◆ **Records provided**:
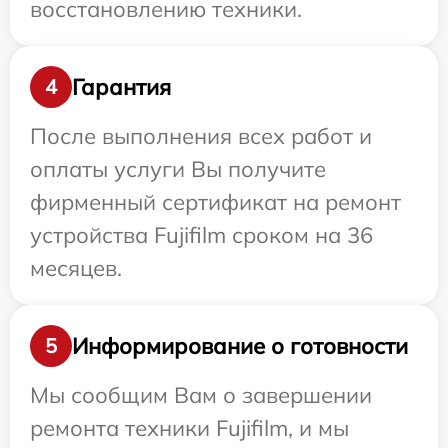
восстановлению техники.
Гарантия
4
После выполнения всех работ и
оплаты услуги Вы получите
фирменный сертификат на ремонт
устройства Fujifilm сроком на 36
месяцев.
Информирование о готовности
5
Мы сообщим Вам о завершении
ремонта техники Fujifilm, и мы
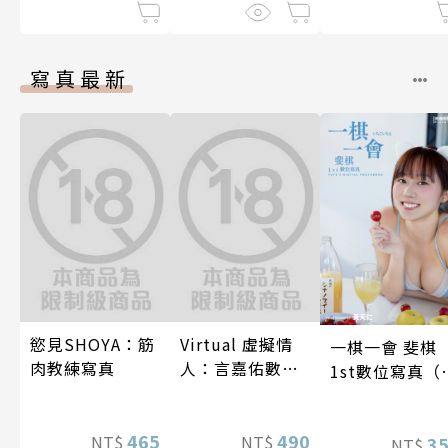
吧！） 第9話
藉由製作藥水受
13話
捧為聖女大人～
第7話
寫真最新
慾見SHOYA：筋
Virtual 虛擬情
一棋一會 斐棋
肉教練寫真
人：言嘉佑數位
1st數位寫真（
寫真
影音）
465
490
NT$
NT$
3
NT$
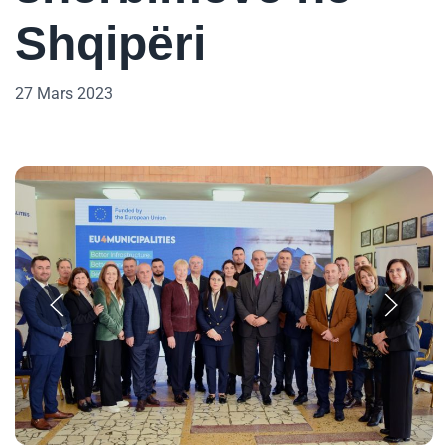
Shqipëri
27 Mars 2023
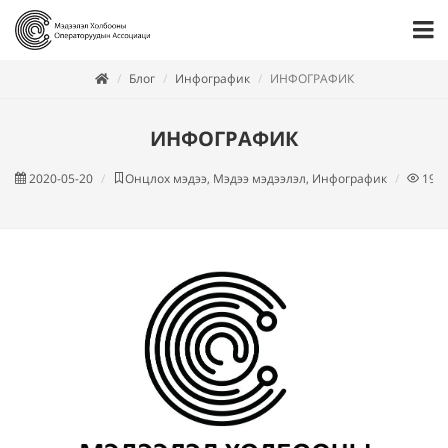
Блог
Инфографик
ИНФОГРАФИК
ИНФОГРАФИК
2020-05-20
Онцлох мэдээ, Мэдээ мэдээлэл, Инфографик
191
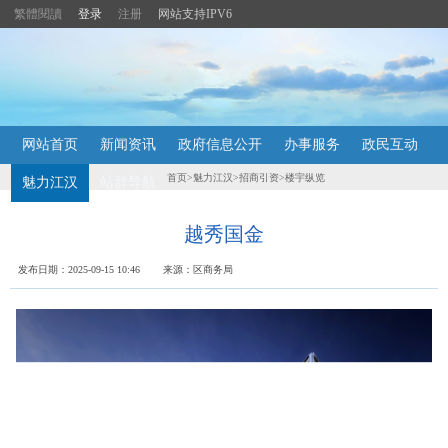
繁體閱讀
登录
注册
网站支持IPV6
主
网站首页
新闻资讯
政府信息公开
办事服务
政民互动
内
容
首页
>
魅力江汉
>
招商引资
>
楼宇纵览
魅力江汉
站群导航
导
航
定
越秀国金
位
区
发布日期：2025-09-15 10:46 来源：区商务局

◆ **Try it**: Only the lines from the line with "27 Mars 2023" through the final line of the material belong in the answer, copied exactly and without pictures.

◆ **Answer for this exercise**:
27 Mars 2023
Блог
Инфографик
ИНФОГРАФИК
ИНФОГРАФИК
2020-05-20
Онцлох мэдээ, Мэдээ мэдээлэл, Инфографик
191
繁體閱讀
登录
注册
网站支持IPV6
主
网站首页
新闻资讯
政府信息公开
办事服务
政民互动
内
容
首页
>
魅力江汉
>
招商引资
>
楼宇纵览
魅力江汉
站群导航
导
航
定
越秀国金
位
区
发布日期：2025-09-15 10:46 来源：区商务局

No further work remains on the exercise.